O caso recente da disputa entre o Tribunal de Contas e os prefeitos do Paraná é exemplar. Os prefeitos enxergaram a janela quebrada: nunca o governador do estado, seja ele quem for, é punido pelos conselheiros. Não importa o que faça: se descumpriu os deveres constitucionais, se não investiu o mínimo em saúde, se as contas não fecham. Na época do governo Requião, o conselheiro Artagão disse que era preciso "votar com o coração", e aliviou para o governante. Nestor Baptista, no governo Richa, fez o mesmo: disse que só puniria um governador "ladrão".

Os prefeitos, que não gozam do mesmo poder de influência sobre os corações dos conselheiros, acharam que tinham direito a estilhaçar todas as outras vidraças. Como dizia o célebre Barão de Itararé, já que não se restaura a moralidade no TC, que a bagunça beneficie a todos. Não pediram, é claro, com todas as letras, permissão para fazer o que quisessem. Mas pediram que seus enganos e desvios sejam tratados com a mesma benevolência destinada ao Palácio Iguaçu. Como a benevolência destinada ao governo é infinita, teria de ser igualmente infinita para todos.

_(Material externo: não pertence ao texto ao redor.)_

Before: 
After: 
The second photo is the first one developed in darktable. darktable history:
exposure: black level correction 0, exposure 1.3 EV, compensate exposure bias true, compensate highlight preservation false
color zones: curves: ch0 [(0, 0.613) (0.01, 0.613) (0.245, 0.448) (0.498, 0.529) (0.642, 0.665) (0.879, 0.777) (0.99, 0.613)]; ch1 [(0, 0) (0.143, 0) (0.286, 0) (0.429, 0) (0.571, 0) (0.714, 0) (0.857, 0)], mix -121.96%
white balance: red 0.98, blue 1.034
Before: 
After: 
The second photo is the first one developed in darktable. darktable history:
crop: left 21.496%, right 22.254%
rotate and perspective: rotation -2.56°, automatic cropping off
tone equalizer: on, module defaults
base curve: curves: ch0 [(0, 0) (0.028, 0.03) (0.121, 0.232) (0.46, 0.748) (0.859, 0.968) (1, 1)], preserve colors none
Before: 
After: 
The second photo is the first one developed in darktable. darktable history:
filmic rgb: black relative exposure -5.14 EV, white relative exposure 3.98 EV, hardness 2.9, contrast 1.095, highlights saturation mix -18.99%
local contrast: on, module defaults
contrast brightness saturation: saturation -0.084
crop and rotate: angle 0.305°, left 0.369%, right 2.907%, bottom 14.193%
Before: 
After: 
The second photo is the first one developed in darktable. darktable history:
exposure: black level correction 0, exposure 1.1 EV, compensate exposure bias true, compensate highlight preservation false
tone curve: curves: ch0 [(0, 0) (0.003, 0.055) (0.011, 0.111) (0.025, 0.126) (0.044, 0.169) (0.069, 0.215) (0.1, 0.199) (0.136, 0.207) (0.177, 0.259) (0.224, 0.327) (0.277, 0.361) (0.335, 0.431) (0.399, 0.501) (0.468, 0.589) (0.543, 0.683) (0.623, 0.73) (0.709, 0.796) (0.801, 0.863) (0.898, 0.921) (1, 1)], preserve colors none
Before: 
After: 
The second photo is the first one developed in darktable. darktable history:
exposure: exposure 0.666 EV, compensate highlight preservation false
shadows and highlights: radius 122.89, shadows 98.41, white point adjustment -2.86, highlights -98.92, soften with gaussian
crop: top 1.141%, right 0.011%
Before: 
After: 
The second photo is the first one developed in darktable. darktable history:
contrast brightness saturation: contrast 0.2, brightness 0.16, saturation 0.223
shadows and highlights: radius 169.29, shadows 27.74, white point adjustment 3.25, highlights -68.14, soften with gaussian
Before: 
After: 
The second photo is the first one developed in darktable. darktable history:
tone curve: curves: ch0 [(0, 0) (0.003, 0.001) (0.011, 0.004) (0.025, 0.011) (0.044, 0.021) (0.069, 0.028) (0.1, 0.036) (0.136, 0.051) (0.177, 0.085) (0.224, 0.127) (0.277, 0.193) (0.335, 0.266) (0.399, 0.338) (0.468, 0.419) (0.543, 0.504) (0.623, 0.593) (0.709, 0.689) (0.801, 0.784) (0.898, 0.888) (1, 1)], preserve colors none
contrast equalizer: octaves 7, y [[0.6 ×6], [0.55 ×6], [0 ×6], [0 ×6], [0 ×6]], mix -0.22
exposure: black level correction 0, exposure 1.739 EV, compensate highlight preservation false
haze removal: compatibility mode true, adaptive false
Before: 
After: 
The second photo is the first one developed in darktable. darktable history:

A tolerância zero exigiria não maior benevolência com os prefeitos, mas maior rigor com o governo. Se as coisas continuarem como estão, uma das poucas certezas que se tem para o próximo mandato é de que o governador, seja quem for, poderá fazer o que quiser, e sairá impune. E a impunidade é a doença mais grave da gestão pública brasileira. Aqui, tudo passa como se nada fosse. Os próprios conselheiros se dão ao direito de, repentinamente, cobrar explicações de prefeitos justamente no momento em que eles se revoltam contra o tribunal. As denúncias são de anos atrás, mas quem se importa? Só agora, por algum motivo, ganharam relevância.

Os candidatos a presidente deveriam apresentar propostas para eliminar os tribunais de contas em seu atual formato. Deveriam ser drasticamente reformados, eliminando o caráter político da escolha de seus integrantes. Mas, claro, ninguém fará isso. O PT e o PSDB se beneficiaram do mesmo esquema em seus mandatos. E Eduardo Campos conseguiu colocar a própria mãe como conselheira do Tribunal de Contas da União. A tolerância, pelo menos por enquanto, continuará tendendo ao infinito.